On top of this, Dustin Lance Black won Best Original Screenplay for Milk and again beat out much more deserving nominees, Andrew Stanton, Jim Reardon and Pete Docter, for their work in WALL-E. Black is an openly gay young man who delivered a heartwarming speech about how everyone deserves equal rights, which I absolutely loved and agreed with, but his win was unjustified.
It’s as simple as this: the Jews at the top love gays (especially with the recent Prop. 8 in California to ban gay marriage). It is this reason that Black won and also why Sean Penn won – so he can get his loud mouth in front of a microphone to preach.
By the way, he literally reinforces my point by calling the Academy a “bunch of commie, homo-loving sons of guns.” Thank you for making my job easier, you douche. But don’t worry kids! The Academy was not completely biased this year. Spielzeugland (Toyland), a short film on – you guessed it, the Holocaust – won an Oscar for Best Live Action Short Film.

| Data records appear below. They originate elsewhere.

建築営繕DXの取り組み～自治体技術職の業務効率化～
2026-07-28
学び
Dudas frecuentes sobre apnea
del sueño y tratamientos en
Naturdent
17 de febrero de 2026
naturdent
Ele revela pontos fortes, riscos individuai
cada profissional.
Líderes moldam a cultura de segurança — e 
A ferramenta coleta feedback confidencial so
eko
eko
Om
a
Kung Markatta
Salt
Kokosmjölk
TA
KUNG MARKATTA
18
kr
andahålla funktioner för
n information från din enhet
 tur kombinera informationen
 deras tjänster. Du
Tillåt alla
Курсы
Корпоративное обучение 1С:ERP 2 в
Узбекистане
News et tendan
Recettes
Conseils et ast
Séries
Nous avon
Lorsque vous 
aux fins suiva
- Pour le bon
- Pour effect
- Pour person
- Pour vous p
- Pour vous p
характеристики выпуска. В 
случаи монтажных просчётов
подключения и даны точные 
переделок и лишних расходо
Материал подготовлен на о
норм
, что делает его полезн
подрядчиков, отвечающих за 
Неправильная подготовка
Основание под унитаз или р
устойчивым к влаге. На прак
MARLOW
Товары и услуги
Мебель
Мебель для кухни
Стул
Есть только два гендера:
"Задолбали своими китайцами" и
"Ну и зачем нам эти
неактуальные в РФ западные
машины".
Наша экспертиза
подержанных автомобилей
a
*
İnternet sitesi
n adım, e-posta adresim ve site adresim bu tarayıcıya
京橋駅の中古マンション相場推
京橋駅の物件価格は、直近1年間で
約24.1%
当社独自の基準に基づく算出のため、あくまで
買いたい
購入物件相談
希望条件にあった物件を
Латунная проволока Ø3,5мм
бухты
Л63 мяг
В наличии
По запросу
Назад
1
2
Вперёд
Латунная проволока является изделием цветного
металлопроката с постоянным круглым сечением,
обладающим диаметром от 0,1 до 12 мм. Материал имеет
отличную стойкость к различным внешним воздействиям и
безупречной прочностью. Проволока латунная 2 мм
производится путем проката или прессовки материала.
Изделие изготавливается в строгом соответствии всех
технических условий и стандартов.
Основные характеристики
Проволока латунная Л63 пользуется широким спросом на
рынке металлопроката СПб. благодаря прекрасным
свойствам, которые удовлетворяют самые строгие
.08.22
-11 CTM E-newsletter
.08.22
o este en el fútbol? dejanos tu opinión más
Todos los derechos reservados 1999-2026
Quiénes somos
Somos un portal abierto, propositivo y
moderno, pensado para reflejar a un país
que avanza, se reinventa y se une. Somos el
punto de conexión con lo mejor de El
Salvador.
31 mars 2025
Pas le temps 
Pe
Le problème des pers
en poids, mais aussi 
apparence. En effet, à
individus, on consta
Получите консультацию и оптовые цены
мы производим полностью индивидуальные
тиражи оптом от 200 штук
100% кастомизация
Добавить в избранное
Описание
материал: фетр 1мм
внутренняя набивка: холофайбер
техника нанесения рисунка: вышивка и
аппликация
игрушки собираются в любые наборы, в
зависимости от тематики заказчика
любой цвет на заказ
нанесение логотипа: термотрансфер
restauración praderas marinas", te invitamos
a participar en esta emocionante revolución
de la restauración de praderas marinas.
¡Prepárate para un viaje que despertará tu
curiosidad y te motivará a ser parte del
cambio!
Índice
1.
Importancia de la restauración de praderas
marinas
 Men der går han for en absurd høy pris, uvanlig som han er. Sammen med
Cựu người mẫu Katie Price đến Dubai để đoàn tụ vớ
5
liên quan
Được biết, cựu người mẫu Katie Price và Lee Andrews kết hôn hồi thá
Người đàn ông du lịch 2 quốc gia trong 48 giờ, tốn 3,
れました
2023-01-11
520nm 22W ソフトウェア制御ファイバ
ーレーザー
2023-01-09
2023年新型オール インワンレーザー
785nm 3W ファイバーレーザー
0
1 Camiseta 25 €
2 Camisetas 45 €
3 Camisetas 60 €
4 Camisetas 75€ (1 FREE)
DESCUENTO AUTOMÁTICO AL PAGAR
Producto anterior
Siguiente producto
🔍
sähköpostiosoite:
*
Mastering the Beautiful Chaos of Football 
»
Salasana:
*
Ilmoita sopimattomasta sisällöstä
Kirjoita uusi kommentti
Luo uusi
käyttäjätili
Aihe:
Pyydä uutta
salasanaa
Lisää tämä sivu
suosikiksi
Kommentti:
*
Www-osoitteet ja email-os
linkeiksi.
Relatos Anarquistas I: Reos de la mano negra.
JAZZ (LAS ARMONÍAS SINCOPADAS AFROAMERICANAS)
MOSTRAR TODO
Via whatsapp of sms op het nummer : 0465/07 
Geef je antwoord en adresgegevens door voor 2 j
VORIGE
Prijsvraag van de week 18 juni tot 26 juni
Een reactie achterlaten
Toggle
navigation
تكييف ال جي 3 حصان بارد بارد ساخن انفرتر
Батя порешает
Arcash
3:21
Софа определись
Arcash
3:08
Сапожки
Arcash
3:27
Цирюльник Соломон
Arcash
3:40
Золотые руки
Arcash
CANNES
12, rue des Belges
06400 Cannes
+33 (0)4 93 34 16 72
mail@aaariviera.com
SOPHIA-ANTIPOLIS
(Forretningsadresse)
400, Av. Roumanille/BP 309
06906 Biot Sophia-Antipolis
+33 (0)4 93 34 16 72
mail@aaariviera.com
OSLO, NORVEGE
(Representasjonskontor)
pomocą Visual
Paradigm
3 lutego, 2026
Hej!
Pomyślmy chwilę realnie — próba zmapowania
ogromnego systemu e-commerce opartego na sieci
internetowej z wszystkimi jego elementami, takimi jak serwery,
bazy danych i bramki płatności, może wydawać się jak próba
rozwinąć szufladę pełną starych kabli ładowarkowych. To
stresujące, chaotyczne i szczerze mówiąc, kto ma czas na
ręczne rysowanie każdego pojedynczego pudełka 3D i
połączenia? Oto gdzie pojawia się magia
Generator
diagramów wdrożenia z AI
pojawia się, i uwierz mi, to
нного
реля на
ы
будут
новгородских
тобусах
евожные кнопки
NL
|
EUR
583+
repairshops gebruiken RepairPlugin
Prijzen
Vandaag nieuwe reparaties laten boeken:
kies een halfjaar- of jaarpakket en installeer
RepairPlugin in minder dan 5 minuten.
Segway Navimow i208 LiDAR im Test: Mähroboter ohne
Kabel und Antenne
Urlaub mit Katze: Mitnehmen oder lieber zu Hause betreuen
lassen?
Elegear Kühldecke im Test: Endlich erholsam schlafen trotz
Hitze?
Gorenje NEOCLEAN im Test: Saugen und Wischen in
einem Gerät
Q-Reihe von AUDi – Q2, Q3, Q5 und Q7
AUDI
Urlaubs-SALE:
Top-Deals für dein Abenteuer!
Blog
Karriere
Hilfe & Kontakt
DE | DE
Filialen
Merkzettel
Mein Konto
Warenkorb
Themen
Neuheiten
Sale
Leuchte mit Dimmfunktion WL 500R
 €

Oh, how about Slumdog huh? You can call me a conspiracy theorist all you want, but the only reason why this won Best Picture is that it is the first Indian film ever to be nominated in the category. With this in mind, didn’t something earlier this year happen where a candidate was the first of his kind and won? I want to thank the Academy personally for keeping the trend going.
Let’s go back to the guys at the top for a moment, shall we? So out of the top five grossing films of 2008, three of them were superhero movies, and I guess grossing just about one billion dollars worldwide just doesn’t mean what it used to, does it? Not only did T.D.K. get the shaft for Best Picture, but you’re going to tell me that making a young guy who looked really old deserves the win over Hellboy 2 for Best Makeup? Are you freakin’ kidding me?
Not to mention Benjamin Button’s beating out Iron Man for Visual Effects and Slumdog getting Best Sound Mixing over T.D.K. (and Wall-E)?
This reminds me of this one time about 363 days ago when The Bourne Ultimatum beat Transformers for sound editing and mixing, because I guess synthesizing a robot’s alien language is just not that impressive. Someone should point these old-fashioned fools towards the back lots of the newly opened Marvel Studios and Warner Bros. Studios to show them just how serious these films should be taken. Just because it came from a comic book does not mean it does not deserve respect.
Overall, the two major points I took away from this year’s Academy Awards is “The musical is back,” and Ben Stiller can actually be funny every now and then.
This was your daily dose of reality, and I hope it hurt when it hit you in the face.